## What the exercise asks
Return the stretch of the MacBook Air SSD text from "It is possible" through "Apple's newest computers.", copied word for word.

## Reading passage
- - - - -
Contradicting
earlier reports that Apple has used slower SSDs in its 2014 MacBook Air
refresh, news website MacRumors has published information indicating
that the variance detected in initial benchmark was due to Apple's
practice of sourcing SSDs from multiple vendors, rather than sourcing
different SSDs entirely.
Apple has shipped MacBook Airs with SSDs
made by either Samsung, Sandisk or Toshiba, without any difference
indicated to consumers. Early benchmark results reported by multiple
sources had indicated that there was a significant speed difference
between the 2013 and 2014 MacBook Air models, but MacRumors attributes
this to the fact that different drives from different vendors were
tested.
It is possible that Apple requires a minimum level of
performance from each vendor but accepts models which exceed that level,
leading to discrepancies through the product line. Newer benchmarks
conducted by Other World Computing, which has identified the specific
SSD models used in its 2013 and 2014 MacBook Air units, indicate
near-identical performance between the two using Blackmagic Disk Speed
Test. OWC is run by MacSales.com, a vendor of third-party upgrades
including the PCI-express SSDs used in Apple's newest computers.
- - - - -
## Given material
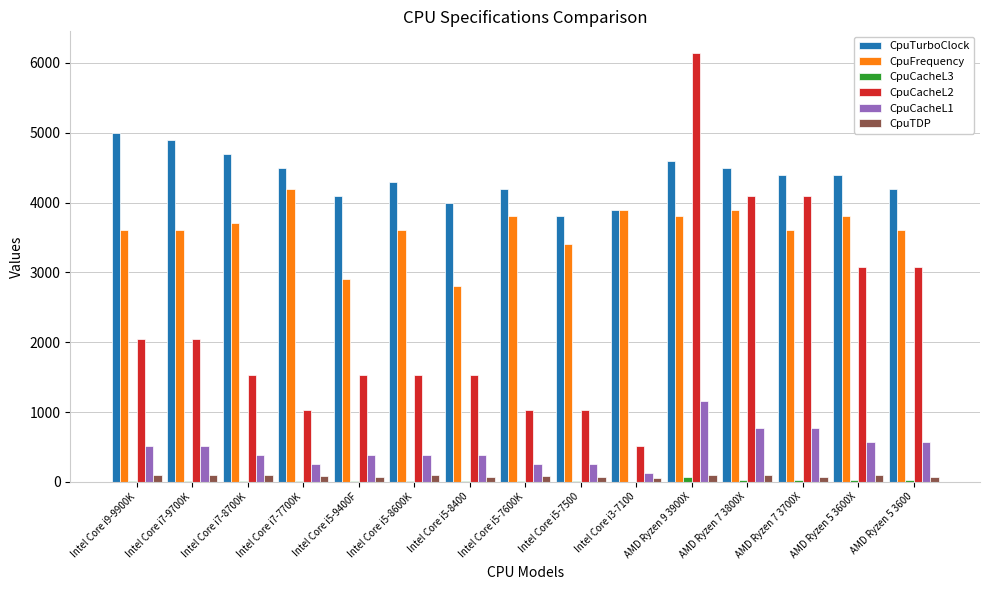

What is the sum of all CpuTurboClock values?

65500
- - - - -
## Solution for this exercise
It is possible that Apple requires a minimum level of
performance from each vendor but accepts models which exceed that level,
leading to discrepancies through the product line. Newer benchmarks
conducted by Other World Computing, which has identified the specific
SSD models used in its 2013 and 2014 MacBook Air units, indicate
near-identical performance between the two using Blackmagic Disk Speed
Test. OWC is run by MacSales.com, a vendor of third-party upgrades
including the PCI-express SSDs used in Apple's newest computers.